### PROVIDED PASSAGE:
--- --- ---

If we truly care about empowering individuals to be protagonists of their own development, we must be vigilant about the challenges faced by the poor and the devastating impact climate change can have on their livelihoods.
With "green" on everyone's tongues, it was only a
matter of time before the question of environmentally-friendly practices arose
in microfinance. Practitioners and microfinance partner groups have
focused their efforts on asking questions about the impact of microfinance
clients on the natural environment. I, on the other hand, can't help
but wonder if we should be asking what microfinance can do to protect the most
vulnerable from environmental woes brought about by climate change.
Back in 2001, the United Nation's
Intergovernmental Panel on Climate Change surmised that "the impacts of climate
change will fall disproportionately upon developing countries and the poor
persons within all countries."

--- --- ---

### DATA TO EXAMINE:
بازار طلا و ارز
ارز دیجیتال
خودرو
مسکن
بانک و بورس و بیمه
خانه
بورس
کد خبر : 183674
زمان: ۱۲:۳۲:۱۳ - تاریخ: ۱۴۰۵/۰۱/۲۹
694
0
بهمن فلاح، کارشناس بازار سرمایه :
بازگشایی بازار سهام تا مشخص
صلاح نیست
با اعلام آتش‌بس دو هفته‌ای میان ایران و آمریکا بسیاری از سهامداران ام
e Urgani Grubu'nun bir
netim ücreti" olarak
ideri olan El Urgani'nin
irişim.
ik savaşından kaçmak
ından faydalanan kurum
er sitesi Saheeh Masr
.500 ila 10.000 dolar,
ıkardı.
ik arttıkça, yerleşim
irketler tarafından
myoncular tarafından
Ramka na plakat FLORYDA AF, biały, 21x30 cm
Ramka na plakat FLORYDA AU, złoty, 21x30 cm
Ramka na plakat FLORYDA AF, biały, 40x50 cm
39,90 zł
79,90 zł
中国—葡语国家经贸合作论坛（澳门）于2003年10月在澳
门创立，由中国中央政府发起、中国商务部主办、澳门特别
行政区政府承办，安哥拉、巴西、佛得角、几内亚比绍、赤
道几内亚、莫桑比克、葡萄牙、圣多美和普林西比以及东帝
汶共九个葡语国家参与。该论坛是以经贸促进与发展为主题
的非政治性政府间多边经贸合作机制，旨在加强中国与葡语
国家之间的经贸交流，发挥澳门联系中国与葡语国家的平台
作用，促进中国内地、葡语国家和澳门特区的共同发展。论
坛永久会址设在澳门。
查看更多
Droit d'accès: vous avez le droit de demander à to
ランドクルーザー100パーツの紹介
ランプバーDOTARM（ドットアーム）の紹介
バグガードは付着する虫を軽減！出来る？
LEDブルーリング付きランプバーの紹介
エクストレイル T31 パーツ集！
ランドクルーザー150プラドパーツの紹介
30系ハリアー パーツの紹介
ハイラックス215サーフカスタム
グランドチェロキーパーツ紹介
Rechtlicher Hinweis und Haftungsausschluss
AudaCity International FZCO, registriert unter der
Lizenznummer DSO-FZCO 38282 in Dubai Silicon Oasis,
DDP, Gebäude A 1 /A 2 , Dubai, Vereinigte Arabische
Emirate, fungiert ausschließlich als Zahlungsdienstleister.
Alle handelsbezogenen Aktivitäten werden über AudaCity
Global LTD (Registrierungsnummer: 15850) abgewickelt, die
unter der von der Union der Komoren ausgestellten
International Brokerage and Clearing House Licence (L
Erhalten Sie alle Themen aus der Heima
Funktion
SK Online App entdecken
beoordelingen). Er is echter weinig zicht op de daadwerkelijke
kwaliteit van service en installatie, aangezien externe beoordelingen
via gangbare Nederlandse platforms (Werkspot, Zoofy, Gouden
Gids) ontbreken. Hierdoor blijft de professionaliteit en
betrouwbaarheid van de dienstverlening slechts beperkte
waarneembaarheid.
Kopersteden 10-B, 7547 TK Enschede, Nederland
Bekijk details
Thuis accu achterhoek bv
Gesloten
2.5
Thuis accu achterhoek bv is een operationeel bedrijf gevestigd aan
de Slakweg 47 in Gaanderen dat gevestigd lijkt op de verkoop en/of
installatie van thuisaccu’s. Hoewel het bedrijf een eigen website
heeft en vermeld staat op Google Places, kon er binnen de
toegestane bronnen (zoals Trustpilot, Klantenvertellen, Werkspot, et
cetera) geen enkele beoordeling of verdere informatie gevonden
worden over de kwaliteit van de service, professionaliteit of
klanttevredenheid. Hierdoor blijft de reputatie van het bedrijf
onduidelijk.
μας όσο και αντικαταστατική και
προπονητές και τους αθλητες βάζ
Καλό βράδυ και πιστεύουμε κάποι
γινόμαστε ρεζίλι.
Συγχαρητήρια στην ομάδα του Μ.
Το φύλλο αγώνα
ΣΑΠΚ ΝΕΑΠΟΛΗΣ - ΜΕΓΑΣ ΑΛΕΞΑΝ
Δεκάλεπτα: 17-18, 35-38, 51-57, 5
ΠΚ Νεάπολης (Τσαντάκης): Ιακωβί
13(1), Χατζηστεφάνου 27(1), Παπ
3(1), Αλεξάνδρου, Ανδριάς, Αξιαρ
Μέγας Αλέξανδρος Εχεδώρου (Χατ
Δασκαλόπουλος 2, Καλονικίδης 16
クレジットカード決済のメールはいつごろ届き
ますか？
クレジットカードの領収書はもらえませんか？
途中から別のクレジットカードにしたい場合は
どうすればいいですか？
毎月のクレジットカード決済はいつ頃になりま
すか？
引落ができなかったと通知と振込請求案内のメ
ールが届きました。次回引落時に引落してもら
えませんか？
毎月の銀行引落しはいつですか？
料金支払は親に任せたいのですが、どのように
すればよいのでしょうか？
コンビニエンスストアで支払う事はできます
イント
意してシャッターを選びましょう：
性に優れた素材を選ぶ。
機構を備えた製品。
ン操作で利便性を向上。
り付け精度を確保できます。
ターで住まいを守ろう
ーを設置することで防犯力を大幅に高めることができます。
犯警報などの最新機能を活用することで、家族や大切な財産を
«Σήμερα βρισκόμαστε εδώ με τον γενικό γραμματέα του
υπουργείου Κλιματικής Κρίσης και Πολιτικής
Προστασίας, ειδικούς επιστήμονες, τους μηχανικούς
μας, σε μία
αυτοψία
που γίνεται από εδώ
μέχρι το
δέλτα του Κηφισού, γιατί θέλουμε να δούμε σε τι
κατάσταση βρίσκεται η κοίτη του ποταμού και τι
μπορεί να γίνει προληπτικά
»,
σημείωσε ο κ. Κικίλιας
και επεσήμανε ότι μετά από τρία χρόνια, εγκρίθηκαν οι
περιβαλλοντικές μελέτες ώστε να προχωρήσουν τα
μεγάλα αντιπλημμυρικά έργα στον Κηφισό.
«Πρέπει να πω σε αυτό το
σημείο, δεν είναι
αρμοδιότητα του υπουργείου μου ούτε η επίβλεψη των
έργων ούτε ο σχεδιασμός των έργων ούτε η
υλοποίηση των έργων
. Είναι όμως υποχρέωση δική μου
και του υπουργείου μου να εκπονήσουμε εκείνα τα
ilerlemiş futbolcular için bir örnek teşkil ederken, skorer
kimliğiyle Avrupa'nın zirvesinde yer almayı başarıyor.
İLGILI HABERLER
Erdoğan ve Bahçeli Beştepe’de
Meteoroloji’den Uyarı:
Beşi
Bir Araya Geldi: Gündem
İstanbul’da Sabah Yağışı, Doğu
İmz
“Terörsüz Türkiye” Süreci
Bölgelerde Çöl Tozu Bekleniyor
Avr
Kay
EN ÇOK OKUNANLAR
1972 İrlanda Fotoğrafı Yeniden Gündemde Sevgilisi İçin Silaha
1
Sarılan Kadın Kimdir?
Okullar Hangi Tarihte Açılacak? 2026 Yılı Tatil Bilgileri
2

--- --- ---

### EXERCISE SET:
1. Could you copy the records, word for word, for the stretch from their start through the line containing "ından faydalanan kurum"?
2. Would you carry on the passage about microfinance and climate change, picking up after its last sentence?

### YOUR RESPONSES:
1.
بازار طلا و ارز
ارز دیجیتال
خودرو
مسکن
بانک و بورس و بیمه
خانه
بورس
کد خبر : 183674
زمان: ۱۲:۳۲:۱۳ - تاریخ: ۱۴۰۵/۰۱/۲۹
694
0
بهمن فلاح، کارشناس بازار سرمایه :
بازگشایی بازار سهام تا مشخص
صلاح نیست
با اعلام آتش‌بس دو هفته‌ای میان ایران و آمریکا بسیاری از سهامداران ام
e Urgani Grubu'nun bir
netim ücreti" olarak
ideri olan El Urgani'nin
irişim.
ik savaşından kaçmak
ından faydalanan kurum

2.
This is already evident in Mauritania (West Africa),
where environmental degradation has wiped out livelihoods, livestock, and
homes. An October 2008 U.N study reported that the potential annual revenue
losses and health care expenses due to land degradation in the country are an
estimated US$200m, Further, the report estimated that 14% of the government's
budget--about US$192m--will be consumed by environmental degradation.
If we truly care about empowering individuals to
be protagonists of their own development, we must be vigilant about the
challenges faced by the poor and the devastating impact climate change can have
on their livelihoods. Steps have already been taken by actors in the
international arena: an Adaptation Fund to help poorer countries cope with the
impact of effects of environmental crises was on the agenda at a meeting of 100
environment ministers convened in December 2008 in Poland.
Climate change has already had an impact upon
land, the value of property in the developing world, and the ability of
low-income individuals' to cultivate resources and leverage their assets.
When assistance shifts from providing long-term access to sustainable financial
services to communities to emergency relief, this only intensifies the
problem. Richard Muyungi, the deputy-director for the environment in the
office of the Tanzanian vice-president, acknowledged that this has already
occurred in his country, where drought has had grave effects on the energy
sector, health, and food prices. The country has already had to scale down its
forecasted economic growth rate for 2008 from 7% to 6%. The need to provide
safeguards for livelihoods of those most vulnerable to the effects of climate
change is therefore imperative.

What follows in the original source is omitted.